MEMPHIS, Tenn. — While all eyes are on the Derek Chauvin trial for the death of George Floyd in Minnesota, lawyers in Mississippi are preparing for a different trial involving the death of man in police custody.
The wife of Troy Goode said back in 2015 Southaven police officers used excessive force when they put Goode in the "hogtie" position and he died. A Federal civil trial against the city of Southaven and the police officers involved is set for July.
Friends and family said they have been waiting six years for their day in court.
"We are still out here wondering if there is going to be justice for him, if there is going to be closure for him," said Goode's friend Sam Maroon.
According to court records, Goode was on drugs when he encountered police after leaving a Widespread Panic concert. Maroon said police went too far when they put him in what's called a prone - or hogtie - position.
"The way I saw Troy struggling against the restraint, I knew there was a problem," said witness David McLaughlin.
McLaughlin was there when police hogtied Goode hands and feet together and emergency workers put him in an ambulance. McLaughlin's son shot cell phone video. An attorney by trade, McLaughlin was so bothered by what he saw, he said he walked up to the EMT and voiced his concern.
"I said I know what I am talking, about I've been involved with these cases. You are going to kill him.

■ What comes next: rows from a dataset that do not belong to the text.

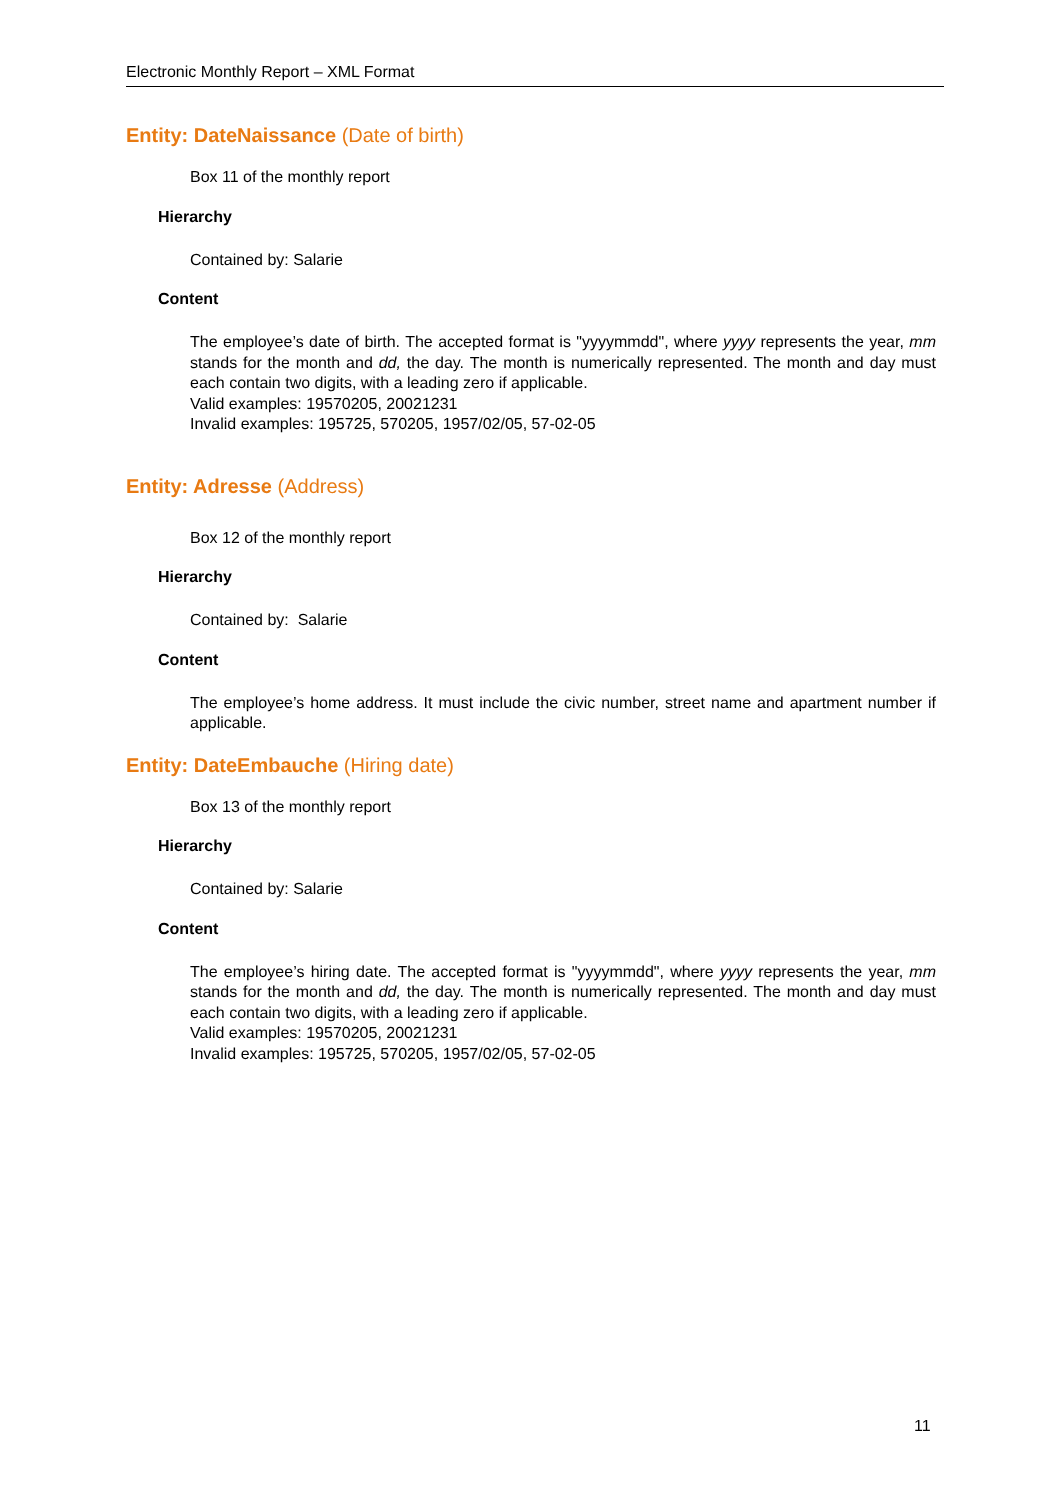Electronic Monthly Report – XML Format
Entity: DateNaissance (Date of birth)
Box 11 of the monthly report
Hierarchy
Contained by: Salarie
Content
The employee’s date of birth. The accepted format is "yyyymmdd", where yyyy represents the year, mm stands for the month and dd, the day. The month is numerically represented. The month and day must each contain two digits, with a leading zero if applicable.
Valid examples: 19570205, 20021231
Invalid examples: 195725, 570205, 1957/02/05, 57-02-05
Entity: Adresse (Address)
Box 12 of the monthly report
Hierarchy
Contained by: Salarie
Content
The employee’s home address. It must include the civic number, street name and apartment number if applicable.
Entity: DateEmbauche (Hiring date)
Box 13 of the monthly report
Hierarchy
Contained by: Salarie
Content
The employee’s hiring date. The accepted format is "yyyymmdd", where yyyy represents the year, mm stands for the month and dd, the day. The month is numerically represented. The month and day must each contain two digits, with a leading zero if applicable.
Valid examples: 19570205, 20021231
Invalid examples: 195725, 570205, 1957/02/05, 57-02-05
11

I said that flat out - you are going to kill him - and he said, 'oh he is in good hands'," said McLaughlin.
According to court records, despite being told Goode had asthma, he was put in the ambulance on a gurney - even though a witness said Goode appeared to be in distress and struggling to breathe.
Once at the hospital, court records said police kept Goode face down in the hogtie position until he quit breathing.
"It's a dangerous policing maneuver," said McLaughlin.
McLaughlin said the hogtie position can make it difficult for some people to breathe, and is known to be dangerous by many in law enforcement.
"It's a dangerous thing when you are potentially going to deprive someone from oxygen," said Maroon.
"Ultimately the fault lies with the officers, but I am going to take it a step further and ultimately the fault lies with the training of the officers," said Maroon.
In the Goode case, when the officers involved tried to get out of being personally sued in the civil case, a judge found, "Hog-tying a non-violent drug affected person in a state of drug-induced psychosis and placing him in the prone position in an extended period of time is objectively unreasonable," and that "Hog-tying Troy violated clearly established law."
The officers involved in Goode case were never criminally charged or disciplined for what happened.
Maroon said a civil trial won't bring his friend back, but he hopes it will prevent this from happening to anyone else.
"I hope this and so many incidents so similar to this end in some sort of police reform," said Maroon. "It's terrible and it's got to change, and something has to change the way we police this country. "
A lawyer representing Southaven did not want to comment on this story or release a statement.